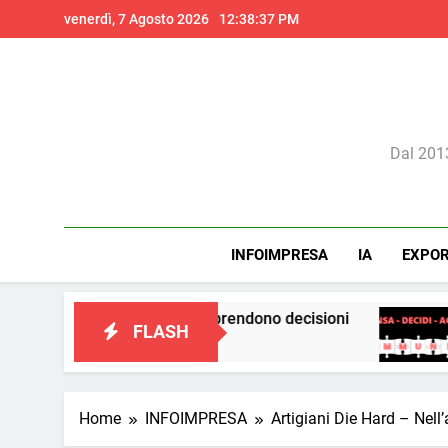
Skip
venerdì, 7 Agosto 2026
12:38:39 PM
to
content
Il 
Dal 2013
INFOIMPRESA
IA
EXPO
do in cui prendono decisioni
La teoria dei cerc
FLASH
3 Giorni Ago
Home
INFOIMPRESA
Artigiani Die Hard – Nell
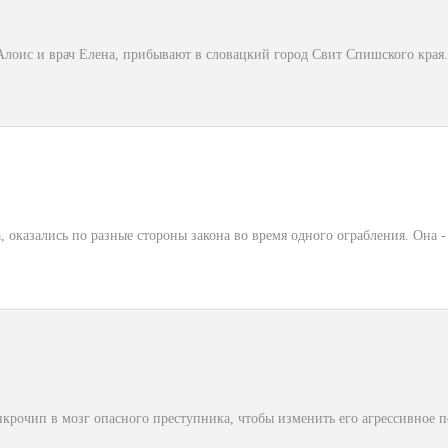
Алоис и врач Елена, прибывают в словацкий город Свит Спишского края.
а, оказались по разные стороны закона во время одного ограбления. Она
рочип в мозг опасного преступника, чтобы изменить его агрессивное п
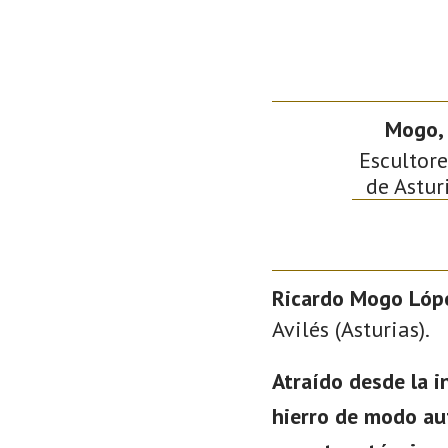
Mogo, 
Escultore
de Astur
Ricardo Mogo Lóp
Avilés (Asturias).
Atraído desde la i
hierro de modo au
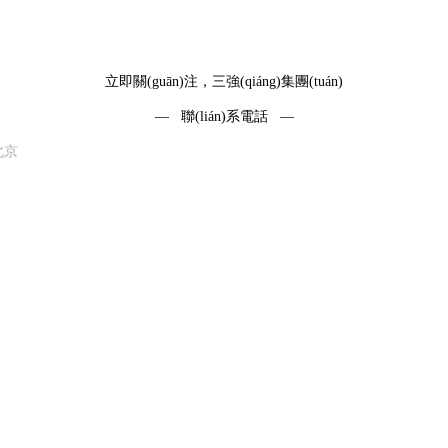
立即關(guān)注，三強(qiáng)集團(tuán)
— 聯(lián)系電話 —
北京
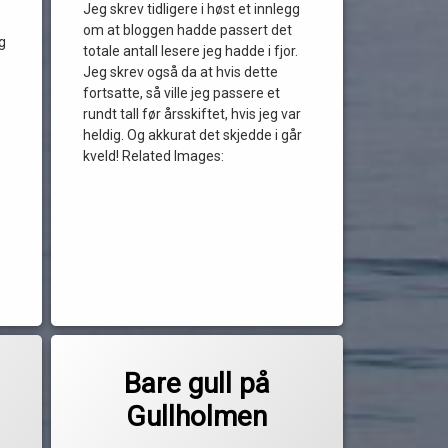
Jeg skrev tidligere i høst et innlegg
om at bloggen hadde passert det
g
totale antall lesere jeg hadde i fjor.
Jeg skrev også da at hvis dette
fortsatte, så ville jeg passere et
rundt tall før årsskiftet, hvis jeg var
heldig. Og akkurat det skjedde i går
kveld! Related Images:
Merket
til Bare gull på Gullholmen
2 kommentarer
båtferie
Bare gull på
av
Gullholmen
båtferien 2022
Pequod
Oppdatert
12. juni 2022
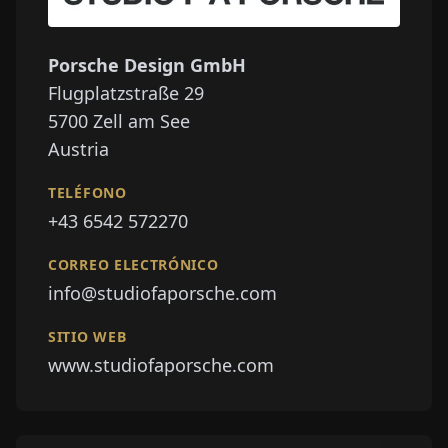
Porsche Design GmbH
Flugplatzstraße 29
5700
Zell am See
Austria
TELÉFONO
+43 6542 572270
CORREO ELECTRÓNICO
info@studiofaporsche.com
SITIO WEB
www.studiofaporsche.com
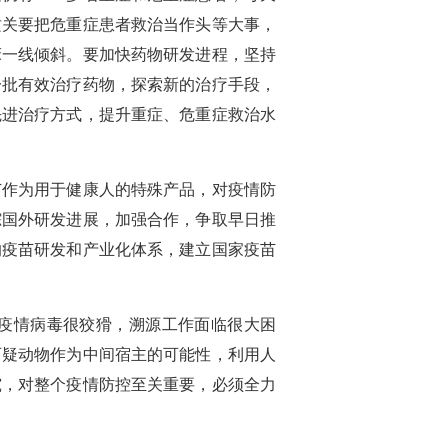
攻关要把危重症患者救治当作头等大事，
床一线倾斜。要加快药物研发进程，坚持
一批有效治疗药物，探索新的治疗手段，
先进治疗方式，提升重症、危重症救治水
苗作为用于健康人的特殊产品，对疫情防
踪国外研发进展，加强合作，争取早日推
的疫苗研发和产业化体系，建立国家疫苗
疫情病毒很狡猾，溯源工作面临很大困
可疑动物作为中间宿主的可能性，利用人
究，对整个疫情防控至关重要，必须全力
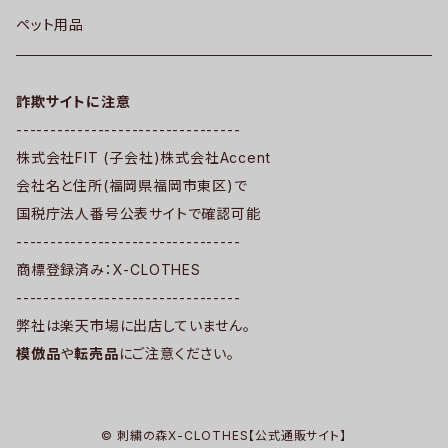
ペット用品
詐欺サイトに注意
---------------------------------
株式会社FIT (子会社)株式会社Accent
会社名と住所(福岡県福岡市東区)で
国税庁法人番号公表サイトで確認可能
---------------------------------
商標登録済み：X-CLOTHES
---------------------------------
弊社は楽天市場に出店していません。
模倣品
や
転売品
にご注意ください。
© 刺繍の森X-CLOTHES【公式通販サイト】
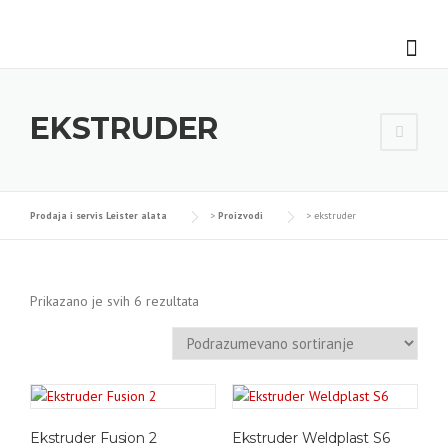
Skip
to
content
EKSTRUDER
Prodaja i servis Leister alata
>
Proizvodi
>
ekstruder
Prikazano je svih 6 rezultata
Ekstruder Fusion 2
Ekstruder Weldplast S6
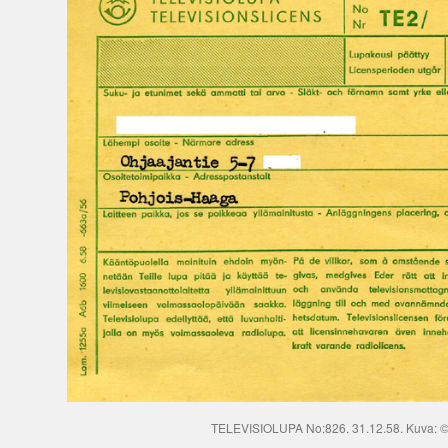
TELEVISIOLUPA No:826. 31.12.58. Kuva: 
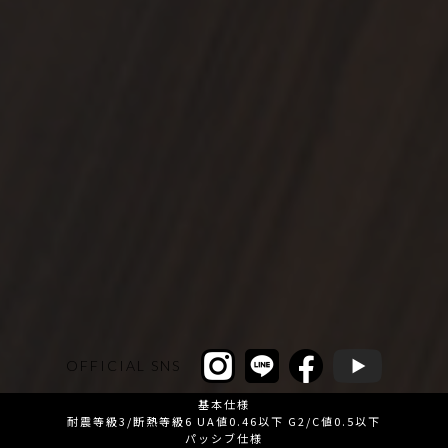
OFFICIAL SNS
基本仕様
耐震等級3/断熱等級6 UA値0.46以下 G2/C値0.5以下
パッシブ仕様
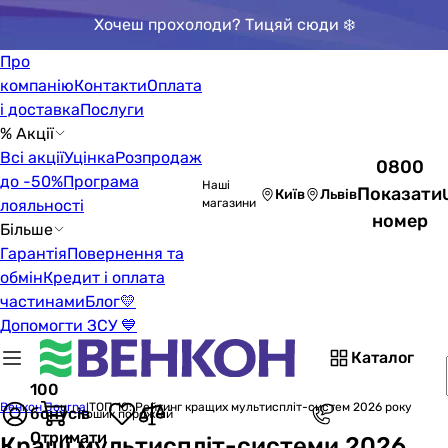
Хочеш прохолоди? Тицяй сюди ❄️
Про
компанію
Контакти
Оплата
і доставка
Послуги
% Акції
Всі акції
Уцінка
Розпродаж
0800
до -50%
Програма
Наші
Показати
Київ
Львів
лояльності
магазини
номер
Більше
Гарантія
Повернення та
обмін
Кредит і оплата
частинами
Блог
💛
Допомогти ЗСУ 💙
Каталог
100
Венкон Journal
ТОП 10: Рейтинг кращих мультиспліт-систем 2026 року
бонусів
Кошик порожній
Отримати
Кращі мультиспліт-системи 2026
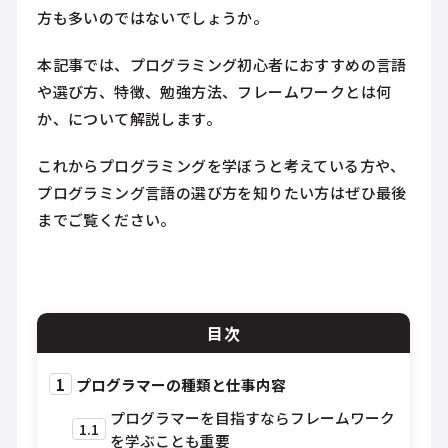
方も多いのではないでしょうか。
本記事では、プログラミング初心者におすすめの言語
や選び方、特徴、勉強方法、フレームワークとは何
か、について解説します。
これからプログラミングを学ぼうと考えている方や、
プログラミング言語の選び方を知りたい方はぜひ最後
までご覧ください。
目次
1
プログラマーの種類と仕事内容
プログラマーを目指すならフレームワーク
1.1
を学ぶことも重要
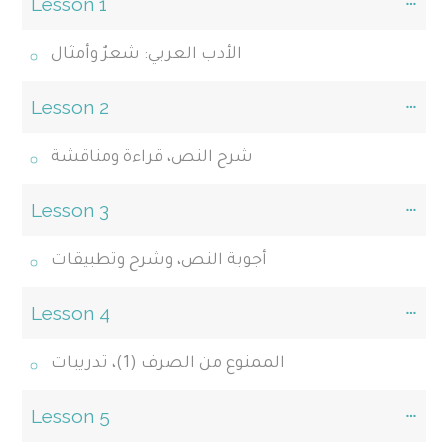
Lesson 1
الأدب العربي: شعرٌ وأمثال
Lesson 2
شرح النص، قراءة ومناقشة
Lesson 3
أجوبة النص، وشرح وتطبيقات
Lesson 4
الممنوع من الصرف (1)، تدريبات
Lesson 5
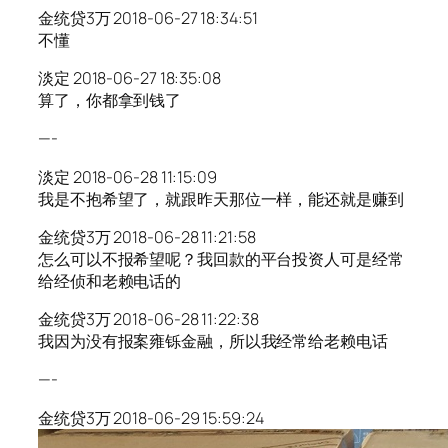
金统贷3万 2018-06-27 18:34:51
不懂
淡定 2018-06-27 18:35:08
算了，你都拿到钱了
—-
淡定 2018-06-28 11:15:09
我是不抱希望了，就跟昨天那位一样，能还就是赚到
金统贷3万 2018-06-28 11:21:58
怎么可以不报希望呢？我回款的平台投资人可是经常
给经侦和老赖电话的
金统贷3万 2018-06-28 11:22:38
我因为没有报案雍铄金融，所以我经常给老赖电话
—-
金统贷3万 2018-06-29 15:59:24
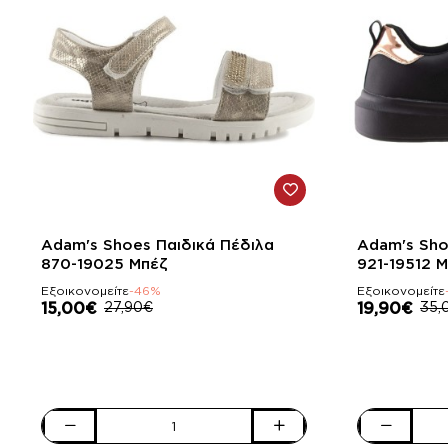
-46%
-43%
Adam's Shoes Παιδικά Πέδιλα
Adam's Sho
870-19025 Μπέζ
921-19512 
Εξοικονομείτε
-46%
Εξοικονομείτε
15,00€
27,90€
19,90€
35,
Adam's
Adam's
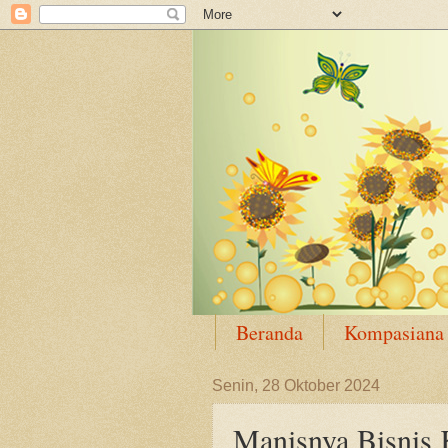
Beranda
Kompasiana
Senin, 28 Oktober 2024
Manisnya Bisnis 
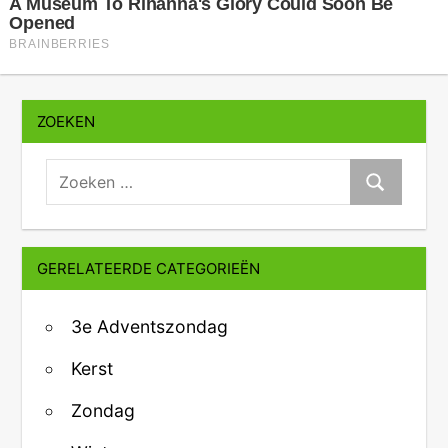
ZOEKEN
zoeken:
Zoeken
GERELATEERDE CATEGORIEËN
3e Adventszondag
Kerst
Zondag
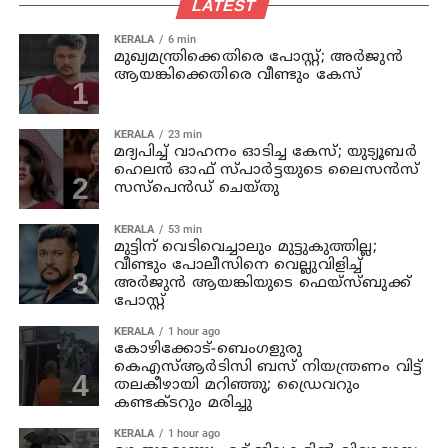
LATEST
KERALA
6 min
മുഖ്യമന്ത്രിക്കെതിരെ പോസ്റ്റ്; അര്‍ജുന്‍
ആയങ്കിക്കെതിരെ വീണ്ടും കേസ്
KERALA
23 min
മദ്യപിച്ച് വാഹനം ഓടിച്ച കേസ്; യുട്യൂബര്‍
ഹെലന്‍ ഓഫ് സ്പാര്‍ട്ടയുടെ ലൈസന്‍സ്
സസ്പെന്‍ഡ് ചെയ്തു
KERALA
53 min
മുട്ടിന് വെടിവെച്ചാലും മുട്ടുകുത്തില്ല;
വീണ്ടും പോലീസിനെ വെല്ലുവിളിച്ച്
അര്‍ജുന്‍ ആയങ്കിയുടെ ഫെയ്‌സ്ബുക്ക്
പോസ്റ്റ്
KERALA
1 hour ago
കോഴിക്കോട്-ബെംഗളുരു
കെഎസ്ആര്‍ടിസി ബസ് നിയന്ത്രണം വിട്ട്
തലകീഴായി മറിഞ്ഞു; ഡ്രൈവറും
കണ്ടക്ടറും മരിച്ചു
KERALA
1 hour ago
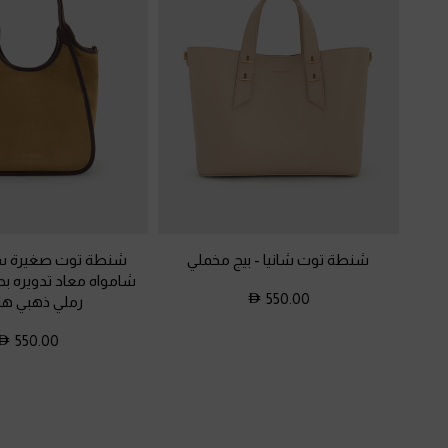
شنطة توت شانيا
-
بيج مخملي
شنطة توت صغيرة سيا
شامواه معاد تدويره بح
550.00
رملي ذهبي ها
550.00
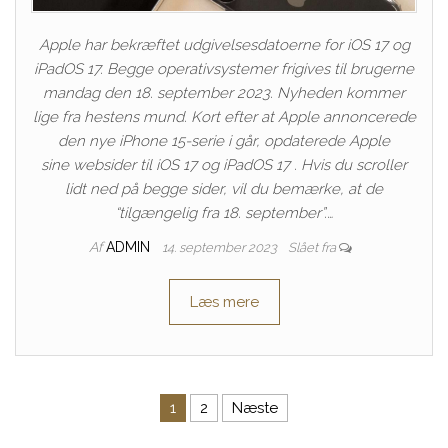
Apple har bekræftet udgivelsesdatoerne for iOS 17 og
iPadOS 17. Begge operativsystemer frigives til brugerne
mandag den 18. september 2023. Nyheden kommer
lige fra hestens mund. Kort efter at Apple annoncerede
den nye iPhone 15-serie i går, opdaterede Apple
sine websider til iOS 17 og iPadOS 17 . Hvis du scroller
lidt ned på begge sider, vil du bemærke, at de
“tilgængelig fra 18. september”.…
Af
ADMIN
14. september 2023
Slået fra
Læs mere
Indlægsinddeling
1
2
Næste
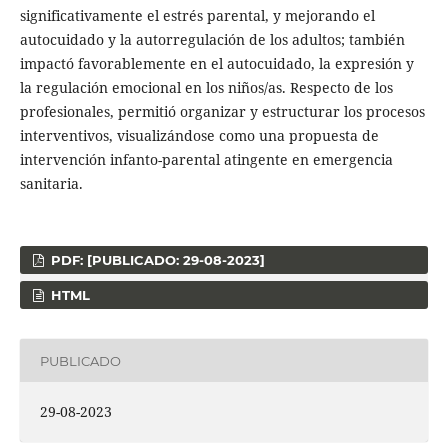
significativamente el estrés parental, y mejorando el
autocuidado y la autorregulación de los adultos; también
impactó favorablemente en el autocuidado, la expresión y
la regulación emocional en los niños/as. Respecto de los
profesionales, permitió organizar y estructurar los procesos
interventivos, visualizándose como una propuesta de
intervención infanto-parental atingente en emergencia
sanitaria.
PDF: [PUBLICADO: 29-08-2023]
HTML
PUBLICADO
29-08-2023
-.-.-
(Your objective): Restate, line by line and word for word, everything from the top of the material through the line that contains "Алоис и врач". Leave pictures out.

(Task output):
Skip
venerdì, 7 Agosto 2026
12:38:39 PM
to
content
Il 
Dal 2013
INFOIMPRESA
IA
EXPO
do in cui prendono decisioni
La teoria dei cerc
FLASH
3 Giorni Ago
Home
INFOIMPRESA
Artigiani Die Hard – Nell
Алоис и врач Елена, прибывают в словацкий город Свит Спишского края.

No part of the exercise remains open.